> _Activity_
Write out exactly the lines below starting at the one containing "rachunkowość" and ending at the one containing "Comisión de Seguimiento". Omit every picture.

[Exercise inputs — start]

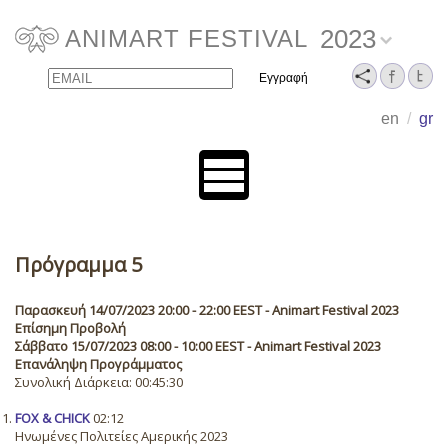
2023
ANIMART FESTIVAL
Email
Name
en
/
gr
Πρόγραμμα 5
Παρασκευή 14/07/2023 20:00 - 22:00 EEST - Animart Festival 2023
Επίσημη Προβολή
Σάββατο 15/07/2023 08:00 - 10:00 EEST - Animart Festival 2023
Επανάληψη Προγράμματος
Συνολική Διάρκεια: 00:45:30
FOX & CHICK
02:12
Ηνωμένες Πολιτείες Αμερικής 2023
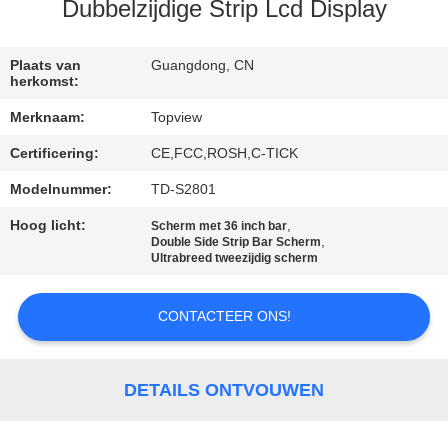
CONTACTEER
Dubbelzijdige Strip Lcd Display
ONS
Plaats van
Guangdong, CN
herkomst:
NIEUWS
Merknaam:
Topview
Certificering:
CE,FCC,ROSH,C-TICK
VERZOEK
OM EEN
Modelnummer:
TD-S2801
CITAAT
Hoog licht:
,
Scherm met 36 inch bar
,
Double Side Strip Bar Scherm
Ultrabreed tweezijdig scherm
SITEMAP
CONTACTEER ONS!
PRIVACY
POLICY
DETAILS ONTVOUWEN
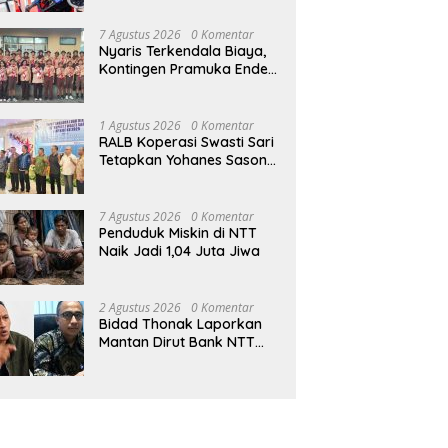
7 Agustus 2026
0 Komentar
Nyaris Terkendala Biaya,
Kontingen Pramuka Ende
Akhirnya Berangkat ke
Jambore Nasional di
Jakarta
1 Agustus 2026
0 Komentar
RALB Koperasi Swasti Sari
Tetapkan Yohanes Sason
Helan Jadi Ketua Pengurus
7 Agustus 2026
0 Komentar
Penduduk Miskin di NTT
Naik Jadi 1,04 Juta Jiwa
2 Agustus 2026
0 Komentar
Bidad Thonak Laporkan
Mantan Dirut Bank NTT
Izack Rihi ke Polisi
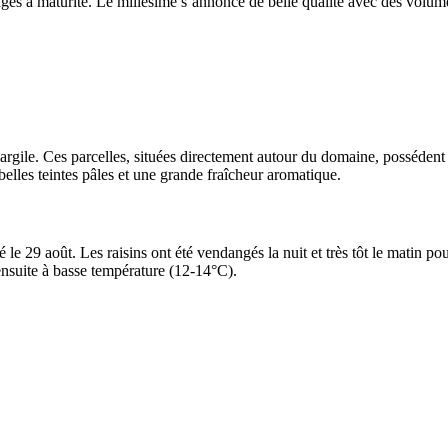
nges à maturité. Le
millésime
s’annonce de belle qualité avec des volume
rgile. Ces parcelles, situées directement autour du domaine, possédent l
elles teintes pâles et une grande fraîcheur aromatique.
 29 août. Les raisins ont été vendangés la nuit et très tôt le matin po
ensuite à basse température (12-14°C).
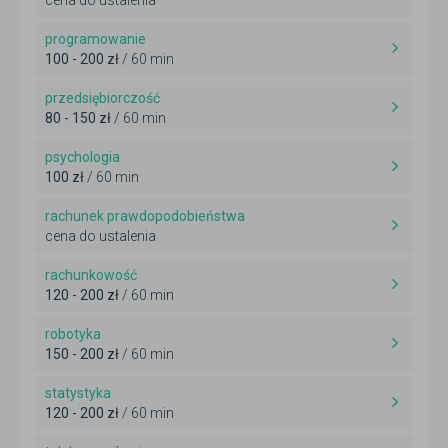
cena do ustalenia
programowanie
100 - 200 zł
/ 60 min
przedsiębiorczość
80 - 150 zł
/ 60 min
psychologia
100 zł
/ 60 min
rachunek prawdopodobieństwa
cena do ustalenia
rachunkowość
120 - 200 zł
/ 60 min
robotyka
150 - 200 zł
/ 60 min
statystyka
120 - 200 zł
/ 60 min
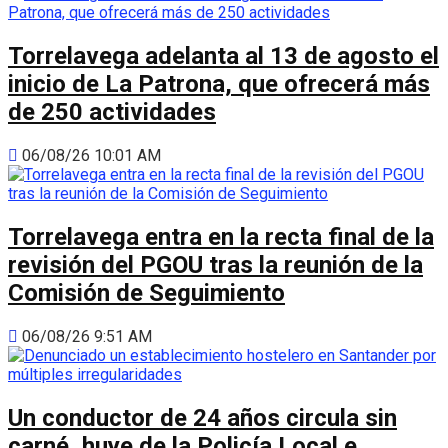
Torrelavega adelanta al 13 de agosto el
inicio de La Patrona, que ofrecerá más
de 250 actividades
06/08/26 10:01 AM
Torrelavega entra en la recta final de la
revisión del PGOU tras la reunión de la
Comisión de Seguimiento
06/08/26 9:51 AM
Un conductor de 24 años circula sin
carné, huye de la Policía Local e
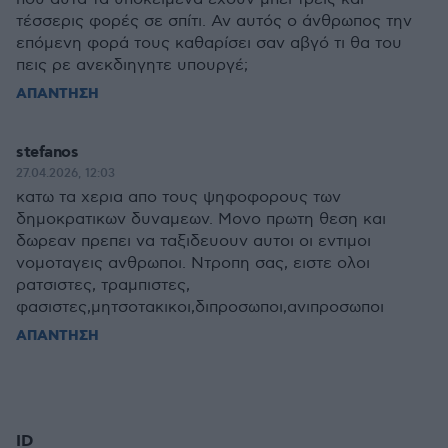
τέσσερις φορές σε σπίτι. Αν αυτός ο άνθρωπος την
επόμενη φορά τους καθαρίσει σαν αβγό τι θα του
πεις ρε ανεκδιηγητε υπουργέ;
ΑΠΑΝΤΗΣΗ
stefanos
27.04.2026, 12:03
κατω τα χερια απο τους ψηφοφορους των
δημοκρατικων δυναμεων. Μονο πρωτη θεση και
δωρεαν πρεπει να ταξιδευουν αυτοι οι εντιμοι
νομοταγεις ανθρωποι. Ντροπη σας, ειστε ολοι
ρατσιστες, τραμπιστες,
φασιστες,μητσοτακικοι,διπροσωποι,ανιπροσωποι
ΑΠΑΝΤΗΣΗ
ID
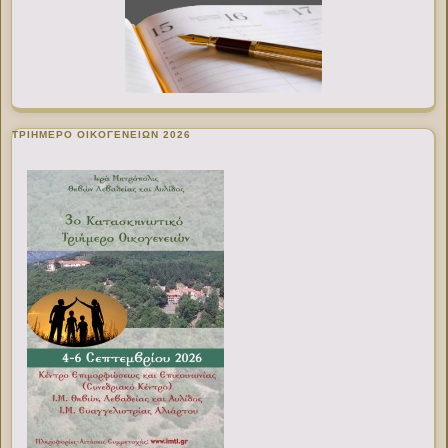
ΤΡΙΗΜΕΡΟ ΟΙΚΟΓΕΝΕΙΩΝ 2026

[Exercise inputs — finish]
[Exercise inputs — start]

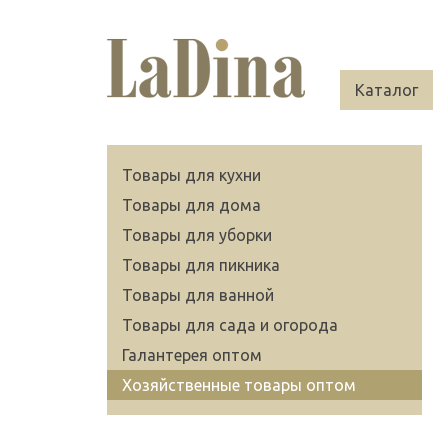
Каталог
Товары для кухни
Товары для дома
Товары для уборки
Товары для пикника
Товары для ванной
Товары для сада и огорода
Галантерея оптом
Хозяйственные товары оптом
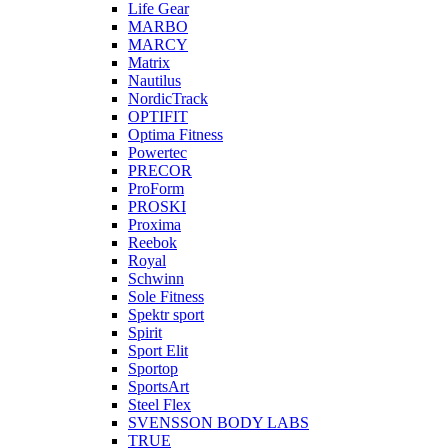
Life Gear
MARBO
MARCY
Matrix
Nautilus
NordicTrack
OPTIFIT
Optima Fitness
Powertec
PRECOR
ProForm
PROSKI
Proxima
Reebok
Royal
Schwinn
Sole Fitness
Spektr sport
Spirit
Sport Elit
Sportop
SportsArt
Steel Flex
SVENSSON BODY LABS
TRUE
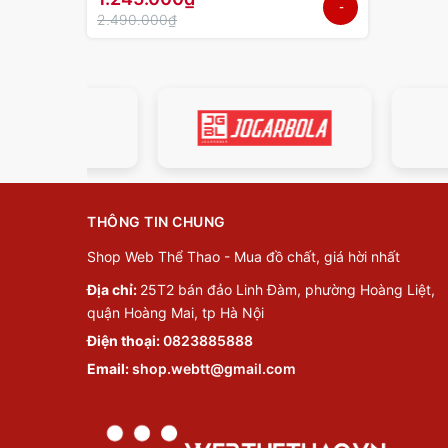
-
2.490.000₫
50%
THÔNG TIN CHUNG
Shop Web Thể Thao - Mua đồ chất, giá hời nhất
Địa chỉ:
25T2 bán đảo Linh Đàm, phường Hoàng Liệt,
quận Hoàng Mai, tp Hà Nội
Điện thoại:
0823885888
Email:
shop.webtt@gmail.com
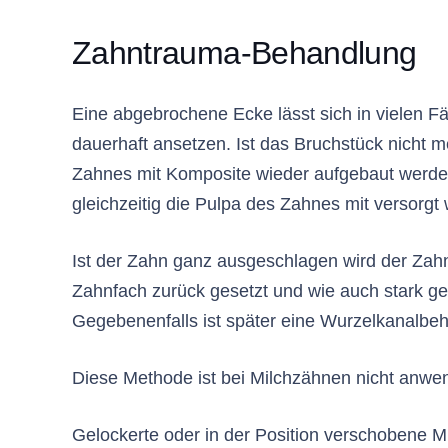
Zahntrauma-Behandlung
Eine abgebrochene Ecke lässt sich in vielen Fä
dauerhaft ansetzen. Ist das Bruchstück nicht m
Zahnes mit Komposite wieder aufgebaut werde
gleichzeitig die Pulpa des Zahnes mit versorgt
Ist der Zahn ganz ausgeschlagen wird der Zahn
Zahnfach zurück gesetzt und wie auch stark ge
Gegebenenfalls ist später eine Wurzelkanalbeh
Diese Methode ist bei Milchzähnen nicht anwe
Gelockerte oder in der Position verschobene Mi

[Exercise inputs — finish]
[Exercise inputs — start]

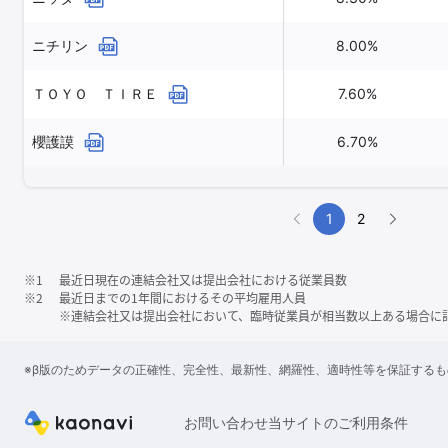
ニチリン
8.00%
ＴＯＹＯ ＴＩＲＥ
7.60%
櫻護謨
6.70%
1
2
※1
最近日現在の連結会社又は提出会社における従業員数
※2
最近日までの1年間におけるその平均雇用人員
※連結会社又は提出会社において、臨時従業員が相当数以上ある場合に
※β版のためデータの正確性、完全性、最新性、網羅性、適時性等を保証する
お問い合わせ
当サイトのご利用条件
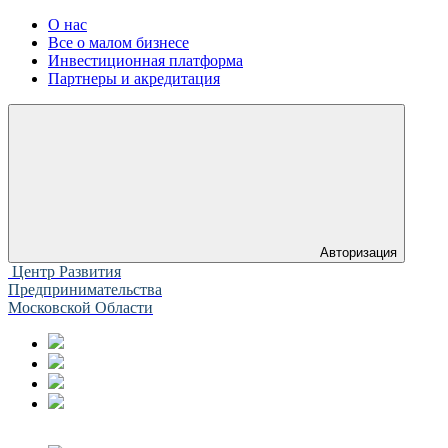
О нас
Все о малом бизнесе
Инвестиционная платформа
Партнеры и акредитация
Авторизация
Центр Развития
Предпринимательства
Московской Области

[Exercise inputs — finish]

> _Solution_
rachunkowość
120 - 200 zł
/ 60 min
robotyka
150 - 200 zł
/ 60 min
statystyka
120 - 200 zł
/ 60 min
Torrelavega adelanta al 13 de agosto el
inicio de La Patrona, que ofrecerá más
de 250 actividades
06/08/26 10:01 AM
Torrelavega entra en la recta final de la
revisión del PGOU tras la reunión de la
Comisión de Seguimiento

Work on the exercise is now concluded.